Euripides wrote approx. 92 plays, of which 18 are extant along with a major fragment of a 19th. He won first place only four times, but it is a measure of his popularity in later generations that so many of his plays were preserved. The extant plays are:

Alcestis (438BC),
Medea (431BC),
Hippolytus (428BC)
The Children of Heracles (ca 427BC)
Andromache (ca 426BC)
Hecuba (ca 425BC)
Heracles (ca 427BC),
The Suppliants (ca 421BC)
Mad Heracles (ca 422BC)
Ion, (dates unknown, probably between 430BC and 415BC)
The Trojan Women (415BC)
Elektra (413BC)
Iphigenia in Tauris (dates unknown, probably between 417BC and 408BC)
Helen (412BC, regarded by some modern critics ever on the lookout for such things, as a "dark comedy")
The Phoenecian Women (c. 409BC),
Orestes (408)BC;
The Bacchae (405BC);
Iphigenia in Aulis (produced posthumously by Euripides' son, Euripides), and
Cyclops, a satyr play (date unknown, perhaps ca 423BC).


 

 

 

 

 

 

 

 

 

 

Euripides died ca 406BC traditionally killed by the hunting dogs of the King of Macedonia at whose court a number of literary figures had gathered. One version has it that he was given to the dogs for his general subversiveness. He was apparently in Pella at the court of King Archelaos, where the king was trying to establish a center of Hellenic culture. It was here that he wrote the Bacchae.
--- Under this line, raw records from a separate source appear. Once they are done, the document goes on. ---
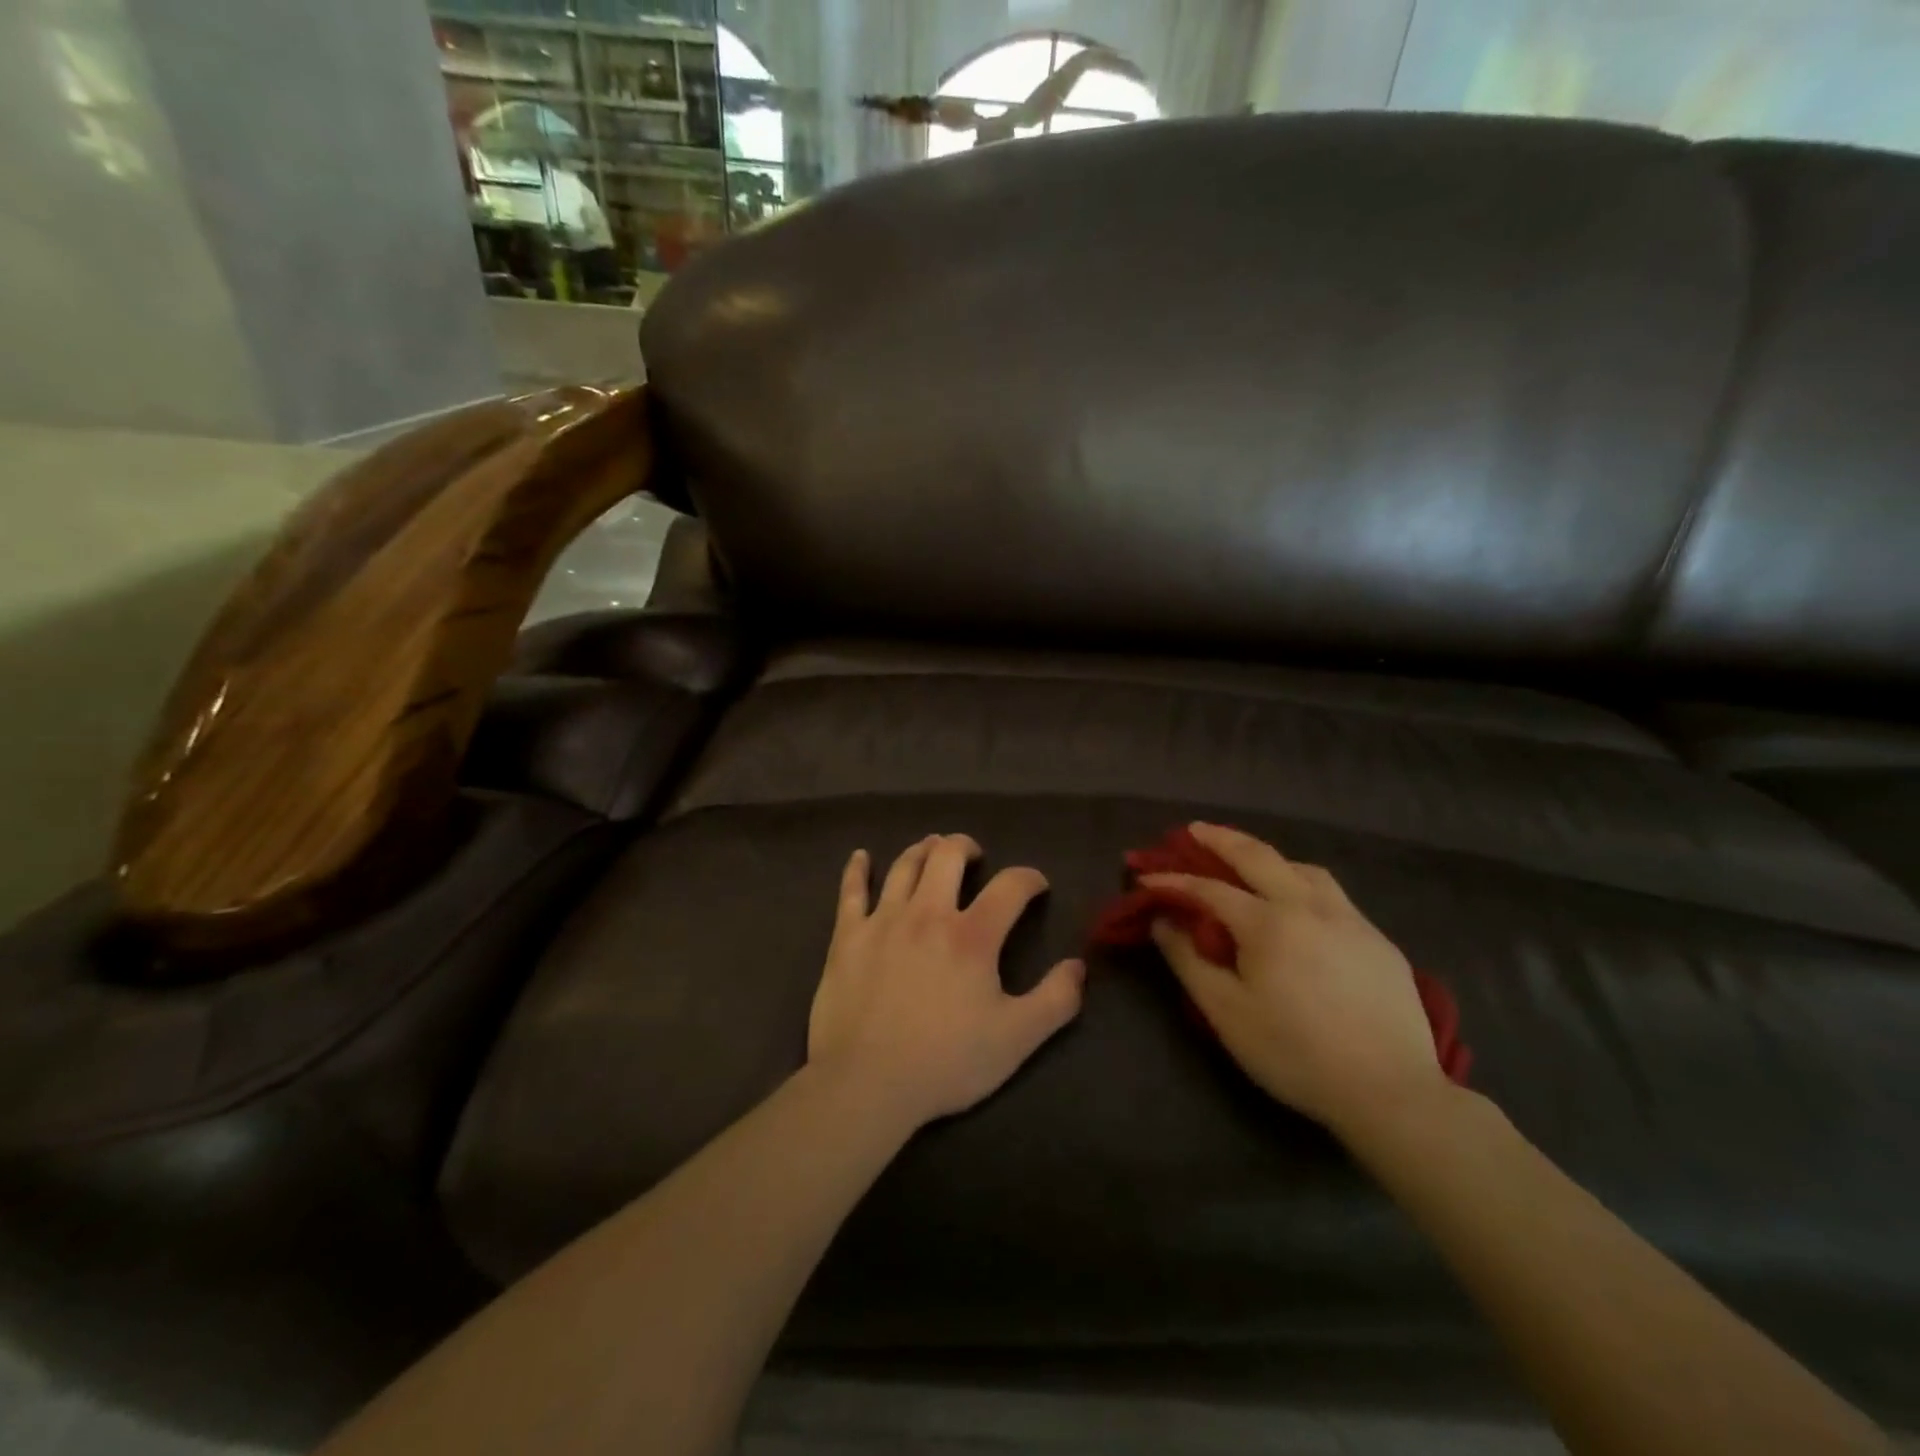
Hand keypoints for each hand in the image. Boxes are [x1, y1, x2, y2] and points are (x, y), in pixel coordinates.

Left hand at [808, 834, 1085, 1130]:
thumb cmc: (946, 1062)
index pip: (1010, 886)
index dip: (1029, 878)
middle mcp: (927, 914)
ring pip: (904, 866)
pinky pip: (850, 891)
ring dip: (923, 849)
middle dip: (966, 847)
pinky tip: (861, 857)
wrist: (866, 1084)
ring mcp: (883, 921)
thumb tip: (1078, 966)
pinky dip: (857, 869)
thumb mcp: (1016, 1039)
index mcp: (972, 936)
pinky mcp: (847, 936)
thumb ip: (1055, 1000)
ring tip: (932, 848)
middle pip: (948, 856)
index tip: (1036, 885)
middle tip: (975, 856)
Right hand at [1144, 823, 1447, 1138]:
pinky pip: (1333, 894)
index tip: (1146, 878)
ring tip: (1249, 862)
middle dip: (1220, 839)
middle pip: (1258, 856)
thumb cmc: (1295, 1054)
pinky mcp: (1378, 940)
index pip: (1209, 889)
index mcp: (1269, 924)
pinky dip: (1303, 882)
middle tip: (1194, 830)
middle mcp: (1309, 907)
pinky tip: (1300, 904)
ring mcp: (1350, 920)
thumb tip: (1164, 920)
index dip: (1174, 881)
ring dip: (1268, 857)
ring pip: (1303, 868)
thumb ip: (1188, 961)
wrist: (1391, 1092)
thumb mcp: (1226, 1013)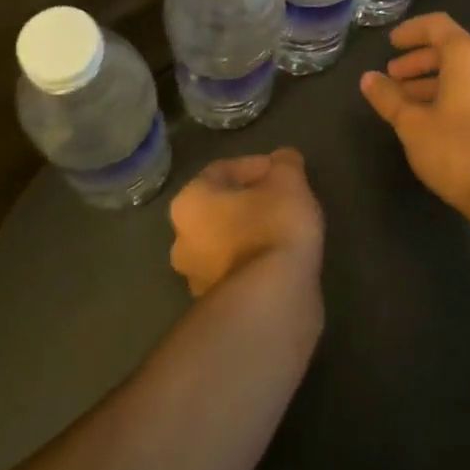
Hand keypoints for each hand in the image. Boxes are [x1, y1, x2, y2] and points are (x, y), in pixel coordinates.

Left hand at [168, 148, 324, 298]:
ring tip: (286, 233)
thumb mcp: (288, 181)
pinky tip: (282, 263)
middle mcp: (181, 241)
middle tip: (283, 201)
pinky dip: (255, 264)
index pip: (222, 170)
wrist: (272, 303)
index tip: (284, 173)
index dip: (256, 166)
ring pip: (227, 243)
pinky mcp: (218, 309)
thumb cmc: (272, 228)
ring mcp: (196, 281)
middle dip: (251, 202)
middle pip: (220, 209)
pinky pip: (237, 273)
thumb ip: (285, 164)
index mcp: (189, 203)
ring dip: (252, 235)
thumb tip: (284, 160)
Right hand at [359, 13, 469, 216]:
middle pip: (449, 50)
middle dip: (417, 61)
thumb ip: (389, 97)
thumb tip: (368, 78)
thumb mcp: (412, 123)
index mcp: (468, 55)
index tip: (390, 44)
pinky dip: (446, 96)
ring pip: (460, 74)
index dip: (411, 31)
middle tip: (391, 76)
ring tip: (402, 102)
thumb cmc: (457, 148)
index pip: (437, 26)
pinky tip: (427, 120)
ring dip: (429, 82)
Innovations attributed to Euripides:
*He changed the prologue so that it deals with antecedent material, not the opening of the action. Often the Prologue is a speech by a single god.
*He also gave us the deus ex machina for the ending. Margarete Bieber explains:

Educated as a free-thinker and a sophist, [Euripides] handled the traditional myths as so much raw material, to be changed and shaped at will. He could not, however, do away with certain filed and established features of the heroic saga. Hence he was obliged, by means of the prologue, to indicate the alterations to his audience. and at the end, by supernatural intervention, to bring into harmony with tradition the action which had run along different lines.

But Pickard-Cambridge/Haigh disagree:

Euripides has generally been regarded as the chief offender against his rule, and as the author of the custom which he condemns. But it will be found, on examining his plays, that there are very few of them in which the god is really used as a last resort. There are only two instances in which he can be said to solve the problems of the situation. In the other cases he is introduced, not so much to set matters right, as to inform the characters of the destiny which awaits them. His function is confined to announcing the future course of events.1 These, therefore, are what Aristotle would call permissible uses of the deus ex machina.

The Medea is viewed by scholars as a patriotic support for the war against the Spartans. (See especially Arnott: Introduction to the Greek Theatre pp. 90-93) But after Athens captured and slaughtered the entire population of the tiny island of Melos, which had wanted to remain neutral in the war between Athens and Sparta, Euripides wrote his anti-war The Trojan Women.